Em números absolutos, a Paraíba aparece como o 11o estado com menor quantidade de vítimas no país e o quarto menor do Nordeste. Quando analisada a taxa proporcional, no entanto, o cenário se altera. Com índice de 0,81 caso de feminicídio por 100 mil habitantes, o estado ocupa a 13a posição no ranking nacional e a quarta colocação entre os estados nordestinos. A taxa paraibana fica acima da média nacional, que chegou a 0,72 caso por 100 mil habitantes em 2025, o maior índice registrado nos últimos 10 anos.
No recorte regional, os dados apontam crescimento mais acentuado nas regiões Norte e Nordeste. Estados dessas duas regiões concentram as maiores altas percentuais em 2024 e 2025, em um contexto no qual 15 unidades da Federação registraram aumento nos casos de feminicídio ao longo do ano. Em contrapartida, 11 estados apresentaram redução no número de ocorrências no mesmo período.
São Paulo lidera o ranking nacional em números absolutos, com 233 casos registrados, seguido por Minas Gerais, com 139, e Rio de Janeiro, com 104. Além dos casos consumados, o número de tentativas de feminicídio também cresceu. Em 2025, foram registradas 3.702 tentativas, uma variação de 16,3% em relação ao ano anterior. No acumulado de seis anos, o país soma mais de 15 mil tentativas.
No cenário nacional, o Brasil atingiu um novo recorde em 2025, com ao menos 1.470 feminicídios registrados de janeiro a dezembro. O total supera os 1.464 casos de 2024, que até então representavam a maior marca da série histórica.

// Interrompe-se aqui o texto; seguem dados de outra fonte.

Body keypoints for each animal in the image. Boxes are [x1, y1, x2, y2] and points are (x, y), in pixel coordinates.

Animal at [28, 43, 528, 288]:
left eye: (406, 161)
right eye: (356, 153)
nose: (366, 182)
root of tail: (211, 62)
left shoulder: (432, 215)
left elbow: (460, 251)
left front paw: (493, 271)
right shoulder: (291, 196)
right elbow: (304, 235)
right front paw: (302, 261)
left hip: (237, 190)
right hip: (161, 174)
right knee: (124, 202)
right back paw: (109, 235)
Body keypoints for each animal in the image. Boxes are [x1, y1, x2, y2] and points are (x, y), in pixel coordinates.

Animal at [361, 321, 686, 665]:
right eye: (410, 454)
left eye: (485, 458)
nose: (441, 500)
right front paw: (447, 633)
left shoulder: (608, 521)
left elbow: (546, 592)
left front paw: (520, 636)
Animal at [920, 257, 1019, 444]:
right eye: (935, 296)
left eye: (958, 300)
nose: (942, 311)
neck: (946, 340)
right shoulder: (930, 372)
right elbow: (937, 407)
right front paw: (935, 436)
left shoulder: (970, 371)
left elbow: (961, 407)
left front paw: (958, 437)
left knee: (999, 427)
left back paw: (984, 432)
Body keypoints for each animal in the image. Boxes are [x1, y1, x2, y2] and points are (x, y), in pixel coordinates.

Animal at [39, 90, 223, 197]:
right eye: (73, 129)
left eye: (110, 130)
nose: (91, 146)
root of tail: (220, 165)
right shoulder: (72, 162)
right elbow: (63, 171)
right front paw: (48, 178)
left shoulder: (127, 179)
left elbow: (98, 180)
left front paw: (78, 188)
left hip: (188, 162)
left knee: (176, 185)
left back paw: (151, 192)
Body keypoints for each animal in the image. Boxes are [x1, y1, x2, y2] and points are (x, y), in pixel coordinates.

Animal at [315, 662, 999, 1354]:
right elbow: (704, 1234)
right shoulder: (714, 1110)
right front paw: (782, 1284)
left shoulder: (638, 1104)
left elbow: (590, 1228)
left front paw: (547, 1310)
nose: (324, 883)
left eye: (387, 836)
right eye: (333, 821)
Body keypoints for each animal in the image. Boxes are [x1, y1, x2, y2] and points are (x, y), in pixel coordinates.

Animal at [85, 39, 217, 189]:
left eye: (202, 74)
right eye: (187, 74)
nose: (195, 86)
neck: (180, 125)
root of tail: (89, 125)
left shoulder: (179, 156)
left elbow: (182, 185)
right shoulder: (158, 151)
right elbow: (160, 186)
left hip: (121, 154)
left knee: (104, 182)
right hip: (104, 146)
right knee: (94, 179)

Mesmo sem a consolidação completa dos dados de dezembro em quatro estados, os números indicam uma média de quatro mulheres assassinadas por dia em contextos de violência doméstica, familiar ou motivados por discriminação de gênero.

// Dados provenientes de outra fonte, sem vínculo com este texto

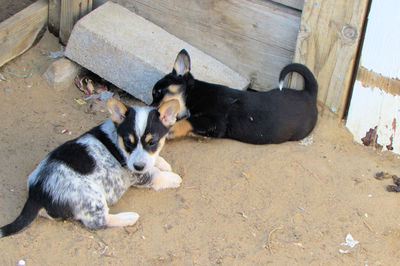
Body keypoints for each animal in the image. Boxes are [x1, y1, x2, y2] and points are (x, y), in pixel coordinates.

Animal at [0, 97, 181, 237]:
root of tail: (36, 195)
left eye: (152, 142)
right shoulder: (137, 174)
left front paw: (163, 162)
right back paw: (129, 217)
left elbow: (155, 160)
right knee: (99, 222)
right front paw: (174, 178)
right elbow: (155, 174)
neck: (116, 137)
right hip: (92, 198)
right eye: (128, 142)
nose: (138, 166)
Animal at [151, 48, 318, 144]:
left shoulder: (215, 121)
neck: (193, 94)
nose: (151, 111)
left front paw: (170, 130)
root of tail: (309, 93)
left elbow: (187, 121)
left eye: (158, 92)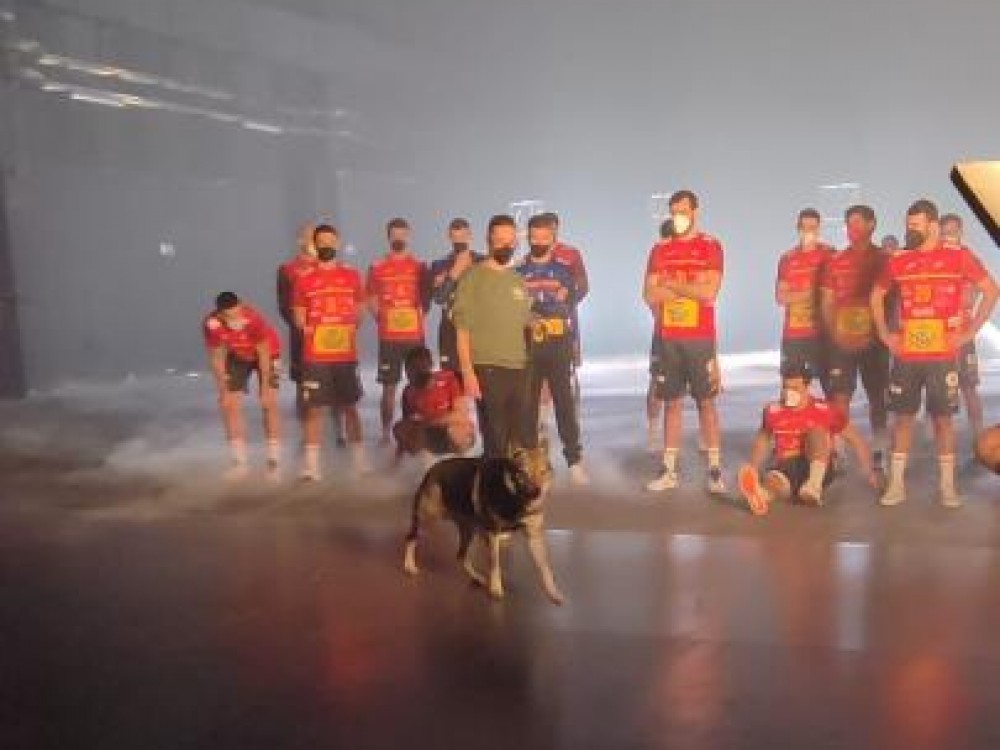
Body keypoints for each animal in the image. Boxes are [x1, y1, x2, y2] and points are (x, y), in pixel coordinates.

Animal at [402, 449, 563, 604]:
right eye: (523, 473)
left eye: (543, 472)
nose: (537, 492)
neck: (513, 499)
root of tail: (431, 470)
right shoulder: (492, 534)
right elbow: (495, 564)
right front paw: (496, 588)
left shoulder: (534, 537)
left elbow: (545, 568)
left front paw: (553, 593)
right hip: (428, 520)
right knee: (411, 538)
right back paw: (409, 566)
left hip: (470, 531)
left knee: (461, 556)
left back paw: (477, 578)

Criada em 2015, a tipificação do feminicídio passou a diferenciar os homicídios de mulheres motivados por violência doméstica, familiar ou discriminação de gênero. Naquele primeiro ano de vigência da lei, foram registrados 535 casos. A comparação com os dados de 2025 aponta um crescimento de 316% em uma década. De 2020 a 2025, o país contabilizou 8.557 vítimas, com aumento de 9,1% no período.
Em 2024, a legislação foi alterada com o endurecimento das penas para o crime. A nova lei elevou a punição para o feminicídio, estabelecendo pena mínima de 20 anos e máxima de 40 anos de prisão, a mais alta prevista no Código Penal brasileiro. A norma também prevê aumento de pena em situações específicas, como quando o crime é cometido na presença de familiares, contra gestantes, crianças ou pessoas idosas.
*Matéria publicada originalmente na edição impressa do dia 21 de janeiro de 2026.